Re: [PATCH RFC] futex: avoid false sharing between hb->chain and the bucket lock
From: Peter Zijlstra
Date: Tue Jun 09 2026 - 06:47:27 EST
On Fri, Jun 05, 2026 at 09:53:12AM -0700, Breno Leitao wrote:
> struct futex_hash_bucket packs (atomic_t waiters, spinlock_t lock,
> struct plist_head chain, struct futex_private_hash *priv) into a
> single ____cacheline_aligned_in_smp 64-byte block. Three distinct
> access patterns hit that line:
>
> 1. Lockless atomic_read(&hb->waiters) via futex_hb_waiters_pending()
> on the fast path before taking the lock.
> 2. spin_lock(&hb->lock) contenders writing the lock word.
> 3. The lock holder modifying chain.{next,prev} on every futex_wake,
> futex_q_unlock, plist_add, __futex_unqueue.
>
> This was first noticed on a Meta cache (ucache) production workload:
> perf c2c on a busy 176-core AMD EPYC 9D64 ranked this exact cacheline as
> the #1 HITM source: 129 Local + 31 Remote HITM, hit by 156 distinct
> CPUs in a second.
>
> The contention is not specific to that workload, though. Our very own
> "perf bench futex" hash exercises the same buckets and shows the same
> false sharing, so the rest of this changelog quantifies the fix with
> perf bench futex.
So I can't see this. After 'fixing' the benchmark to run with a fixed
number of buckets (see below), a perf c2c record shows the
futex_hash_bucket::priv load to be the 'expensive' (when doing perf
report on that, rather than perf c2c report, because this latter is
total garbage)
> Move chain to its own cacheline so:
> - Lockless waiters_pending() readers no longer invalidate the line
> that lock contenders are spinning to acquire.

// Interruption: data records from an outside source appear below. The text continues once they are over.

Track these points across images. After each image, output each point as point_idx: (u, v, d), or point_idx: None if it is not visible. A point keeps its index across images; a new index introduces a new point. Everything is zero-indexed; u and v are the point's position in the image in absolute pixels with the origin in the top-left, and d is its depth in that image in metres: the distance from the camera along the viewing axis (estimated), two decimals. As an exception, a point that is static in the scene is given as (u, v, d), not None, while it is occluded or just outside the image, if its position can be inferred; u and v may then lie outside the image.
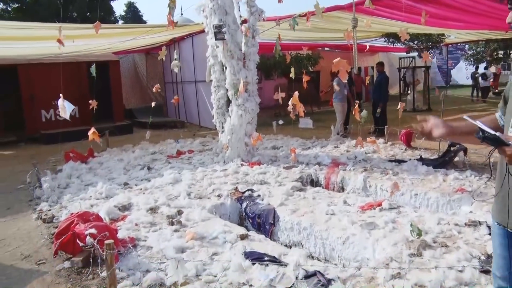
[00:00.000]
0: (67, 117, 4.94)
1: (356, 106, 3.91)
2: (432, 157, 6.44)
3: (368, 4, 5.93)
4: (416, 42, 14.47)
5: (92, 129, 5.67)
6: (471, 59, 22.24)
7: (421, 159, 6.19)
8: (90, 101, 5.53)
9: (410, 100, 13.97)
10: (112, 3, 26.61)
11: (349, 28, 4.49)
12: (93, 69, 4.96)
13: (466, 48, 22.36)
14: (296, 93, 4.28)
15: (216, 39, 6.41)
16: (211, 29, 6.55)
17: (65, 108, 4.85)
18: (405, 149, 7.26)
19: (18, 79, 10.94)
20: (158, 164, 7.07)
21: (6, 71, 10.85)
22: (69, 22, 22.93)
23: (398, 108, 3.96)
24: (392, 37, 13.83)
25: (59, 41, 4.92)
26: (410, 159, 6.21)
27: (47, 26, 9.37)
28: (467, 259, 3.02)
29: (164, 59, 6.11)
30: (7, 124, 11.20)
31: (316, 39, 13.37)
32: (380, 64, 9.90)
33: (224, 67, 6.84)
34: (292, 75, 6.29)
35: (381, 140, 7.96)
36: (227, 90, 6.83)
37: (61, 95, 4.71)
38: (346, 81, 6.49)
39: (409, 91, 14.82)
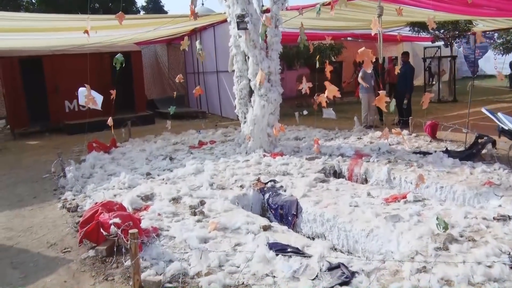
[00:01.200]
0: (99, 107, 5.04)
1: (381, 95, 3.83)
2: (458, 149, 6.30)
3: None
4: (442, 31, 14.04)
5: (110, 119, 5.79)
6: (501, 48, 21.49)
7: (447, 151, 6.06)
8: (110, 91, 5.61)
9: (436, 90, 13.66)
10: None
11: (374, 17, 4.38)
12: (119, 57, 4.99)
13: (495, 37, 21.60)
14: (332, 87, 4.23)
15: (238, 28, 6.39)
16: (234, 18, 6.52)
17: (95, 99, 4.94)
18: (430, 141, 7.13)
19: (43, 70, 11.15)
20: (180, 154, 7.14)
21: (31, 63, 11.07)
22: (91, 13, 23.30)
23: (423, 99, 3.88)
24: (418, 26, 13.50)
25: (86, 32, 4.98)
26: (435, 151, 6.09)
27: (70, 18, 9.55)
28: (496, 255, 2.95)
29: (186, 49, 6.11)
30: (32, 114, 11.46)
31: (339, 28, 13.17)
32: (405, 54, 9.70)
33: (246, 57, 6.82)
34: (317, 66, 6.21)
35: (405, 131, 7.83)
36: (249, 80, 6.82)
37: (86, 85, 4.76)
38: (371, 71, 6.38)
39: (434, 82, 14.51)
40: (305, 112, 7.45)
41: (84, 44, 10.77)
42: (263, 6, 7.30)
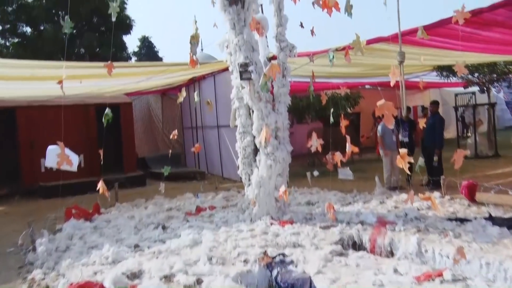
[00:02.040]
0: (74, 168, 5.04)
1: (402, 153, 3.86)
2: (505, 216, 6.17)
3: (422, 35, 5.94)
4: (476, 75, 14.22)
5: (101, 182, 5.75)
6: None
7: (491, 218, 5.93)
8: (99, 152, 5.70)
9: (471, 144, 13.69)
10: (124, 38, 27.95)
11: (395, 64, 4.52)
12: (108, 113, 5.12)
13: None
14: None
15: (241, 79, 6.59)
16: (236, 67, 6.75)
17: (71, 158, 4.95)
18: (468, 205, 7.04)
19: (16, 123, 11.31)
20: (174, 222, 7.10)
21: (1, 114, 11.24)
22: (76, 59, 24.11)
23: (454, 157, 3.86)
24: (446, 70, 13.78)
25: (60, 83, 5.10)
26: (476, 218, 5.99)
27: (50, 65, 9.80)
28: None
29: (182, 101, 6.29)
30: (0, 174, 11.43)
31: (355, 75, 13.53)
32: (434, 104, 9.86)
33: (250, 111, 6.97)
34: (331, 120, 6.33)
35: (437, 193, 7.78)
36: (254, 137, 6.92)
37: (59, 142, 4.76)
38: (393, 127, 6.46)
39: (469, 134, 14.57)
40: (316, 173, 7.48)
41: (66, 95, 11.01)
42: (269, 52, 7.57)
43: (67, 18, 4.45)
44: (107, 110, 5.19)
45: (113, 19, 4.95)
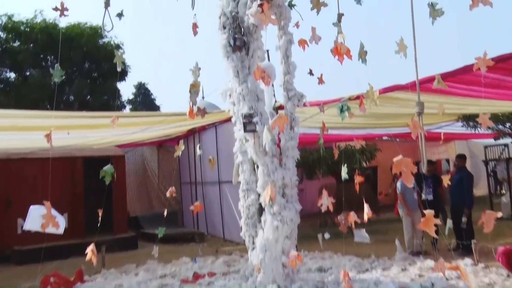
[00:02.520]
0: (61, 231, 4.99)
1: (427, 215, 3.82)
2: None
3: (438, 84, 6.04)
4: (508, 125, 14.22)
5: (92, 246, 5.66)
6: None
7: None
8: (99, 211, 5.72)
9: (506, 203, 13.51)
10: (118, 85, 28.53)
11: (414, 117, 4.58)
12: (109, 169, 5.16)
13: None
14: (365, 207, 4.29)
15: (245, 131, 6.66)
16: (239, 118, 6.84)
17: (57, 220, 4.92)
18: (508, 275, 6.86)
19: (-9, 179, 11.16)
20: (168, 291, 6.99)
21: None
22: (64, 107, 24.52)
23: (483, 219, 3.79)
24: (472, 120, 13.83)
25: (47, 137, 5.19)
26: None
27: (34, 115, 9.93)
28: None
29: (180, 155, 6.35)
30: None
31: (371, 126, 13.63)
32: (461, 158, 9.88)
33: (255, 166, 7.00)
34: (343, 175, 6.35)
35: (468, 260, 7.63)
36: (259, 194, 6.91)
37: (46, 202, 4.75)
38: (414, 184, 6.46)
39: (503, 191, 14.43)
40: (327, 236, 7.42)
41: (50, 148, 10.96)
42: (275, 102, 7.70)
43: (57, 66, 4.60)
44: (107, 167, 5.23)
45: (118, 69, 5.14)
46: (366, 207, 4.38)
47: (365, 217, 4.32)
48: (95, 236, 11.09)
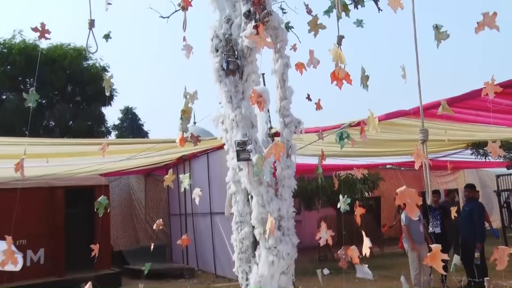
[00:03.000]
0: (18, 267, 4.84)
1: (434, 250, 3.85)
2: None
3: (444, 110, 6.13)
4: (522, 153, 14.32)
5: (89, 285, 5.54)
6: None
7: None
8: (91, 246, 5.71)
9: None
10: (103, 110, 28.60)
11: (417, 145, 4.65)
12: (103, 201, 5.18)
13: None
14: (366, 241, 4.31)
15: (238, 159, 6.69)
16: (233, 146, 6.89)
17: (16, 256, 4.78)
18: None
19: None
20: (154, 333, 6.95)
21: None
22: (44, 133, 24.47)
23: (495, 255, 3.80)
24: (482, 147, 13.93)
25: (18, 166, 5.11)
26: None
27: (7, 142, 9.93)
28: None
29: (171, 186, 6.37)
30: None
31: (373, 155, 13.73)
32: (470, 188, 9.96)
33: (249, 196, 7.03)
34: (341, 207, 6.38)
35: (479, 299, 7.64)
36: (253, 227, 6.92)
37: (7, 237, 4.65)
38: (419, 216, 6.50)
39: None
40: (326, 272, 7.42)
41: (27, 177, 10.86)
42: (271, 128, 7.76)
43: (31, 90, 4.61)
44: (101, 198, 5.27)
45: (107, 93, 5.19)
46: (367, 240, 4.40)
47: (366, 252, 4.34)
48: (76, 272, 11.10)
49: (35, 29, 4.69)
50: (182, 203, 14.09)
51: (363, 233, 4.38)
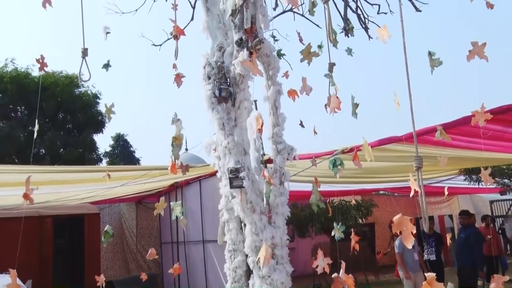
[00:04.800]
0: None
1: (429, 278, 3.83)
2: None
3: (441, 136, 6.15)
4: (515, 178, 14.36)
5: None
6: None
7: None
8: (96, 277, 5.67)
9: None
10: (95, 137, 28.54)
11: (411, 174, 4.66)
12: (109, 230, 5.14)
13: None
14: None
15: (231, 187, 6.68)
16: (225, 173, 6.87)
17: None
18: None
19: None
20: None
21: None
22: (34, 161, 24.30)
23: (494, 280, 3.80)
24: (476, 173, 13.98)
25: (26, 197, 5.06)
26: None
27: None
28: None
29: (162, 214, 6.33)
30: None
31: (367, 181, 13.73)
32: (465, 215, 9.94)
33: (242, 224, 6.99)
34: (336, 235, 6.36)
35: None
36: (246, 256, 6.86)
37: (11, 270, 4.59)
38: (414, 243, 6.48)
39: (512, 250, 14.42)
40: None
41: (15, 205, 10.74)
42: (263, 155, 7.76)
43: (37, 125, 4.68)
44: (107, 227, 5.24)
45: (108, 121, 5.24)
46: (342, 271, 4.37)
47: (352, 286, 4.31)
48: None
49: (37, 61, 4.79)
50: (174, 231, 13.96)
51: (343, 263, 4.35)
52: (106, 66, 5.74)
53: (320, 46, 5.54)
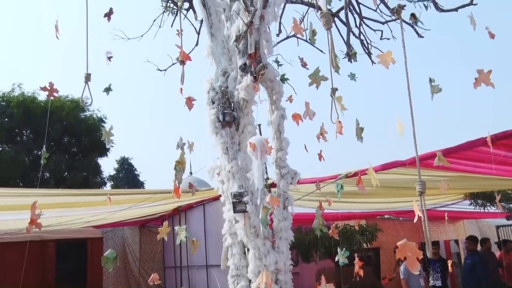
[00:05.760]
0: None
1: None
2: None
3: (440, 161, 6.18)
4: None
5: None
6: None
7: None
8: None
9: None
10: (99, 160, 28.64)
11: (414, 199, 4.66)
12: (110, 254, 5.12)
13: None
14: None
15: (235, 211, 6.68)
16: (229, 198, 6.88)
17: None
18: None
19: None
20: None
21: None
22: (38, 185, 24.35)
23: None
24: (482, 198, 13.87)
25: (33, 223, 5.08)
26: None
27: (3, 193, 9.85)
28: None
29: (165, 238, 6.33)
30: None
31: (371, 206, 13.68)
32: (472, 240, 9.90)
33: (246, 249, 6.96)
34: (340, 260, 6.33)
35: None
36: (250, 281, 6.82)
37: None
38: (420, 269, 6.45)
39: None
40: None
41: (18, 229, 10.61)
42: (267, 179, 7.76)
43: (44, 151, 4.71)
44: (109, 252, 5.22)
45: (107, 145, 5.25)
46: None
47: None
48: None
49: (43, 89, 4.77)
50: (178, 255, 13.89)
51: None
52: (107, 90, 5.79)
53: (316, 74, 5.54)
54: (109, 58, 5.54)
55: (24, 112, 24.56)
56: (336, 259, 6.58)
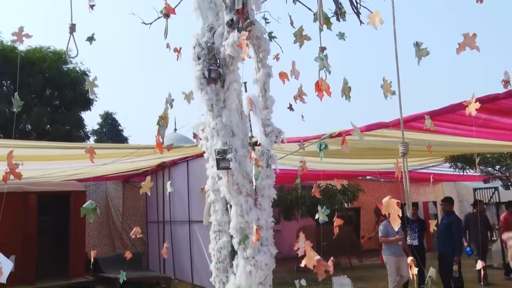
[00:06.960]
0: (4, 279, 4.75)
1: (410, 260, 3.91)
2: None
3: (429, 125, 6.21)
4: (498, 167, 14.39)
5: None
6: None
7: None
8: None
9: (497, 251, 13.63)
10: (83, 114, 28.33)
11: (397, 159, 4.71)
12: (89, 205, 5.05)
13: None
14: (312, 254, 4.33)
15: (218, 168, 6.69)
16: (213, 155, 6.88)
17: (1, 266, 4.66)
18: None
19: None
20: None
21: None
22: (19, 136, 24.05)
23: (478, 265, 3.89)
24: (461, 161, 14.04)
25: (11, 173, 4.97)
26: None
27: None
28: None
29: (148, 193, 6.34)
30: None
31: (353, 165, 13.80)
32: (448, 201, 10.06)
33: (228, 206, 7.02)
34: (320, 218, 6.41)
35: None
36: (231, 236, 6.90)
37: None
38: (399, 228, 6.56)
39: (494, 238, 14.55)
40: (303, 282, 7.42)
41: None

> - Cross-CCD lock handoffs ship only the (waiters, lock) line; the
> next holder reads chain from its own L2/L3 instead of fetching
> chain entries together with the lock byte.
>
> This improves "perf bench futex hash" on a 176-core AMD EPYC 9D64 by
> 15%:
>
> baseline +fix delta
> average 1,394,938 1,616,781 +15.9 %
> median 1,430,012 1,617,072 +13.1 %
> min 1,214,488 1,501,741 +23.5 %
> max 1,488,167 1,730,734 +16.3 %
>
> The distributions do not overlap: the slowest +fix run (1.50 M) is
> faster than every baseline run except the single fastest (1.49 M).
When I run: "perf bench futex hash", I do see massive contention, but
not on the line you mention. Instead we hammer mm->futex.phash.atomic in
futex_ref_{get,put}().
These are the atomic_long_inc_not_zero() / atomic_long_dec_and_test().
The reason this happens is unfortunate, you would want this thing to hit
the PERCPU fast-path, but due to the per-thread auto scaling, the
benchmark startup phase allocates a (2 thread) small hash, then a bigger
and a bigger, for each next thread that comes in.
Per there being a pending new hash, we drop to ATOMIC mode, such that we
can actually observe the 0 references.
However, because the benchmark is in fact hammering the buckets (per
design), it will never actually hit 0 references and swap in the larger
hash.
If one were to specific an explicit number of buckets, the benchmark
will function correctly:
v7.1-rc7 +patch
perf bench futex hash 192479 195523 +1.5%
perf bench futex hash -b 256 3453734 3987880 +15.5%
And then I do see the improvement from your patch, but I really cannot
make sense of your reasoning for it.
> Cost: one extra cacheline (56 B padding) per bucket. Would it be
> acceptable?
I'm really not sure, it *doubles* the futex memory cost.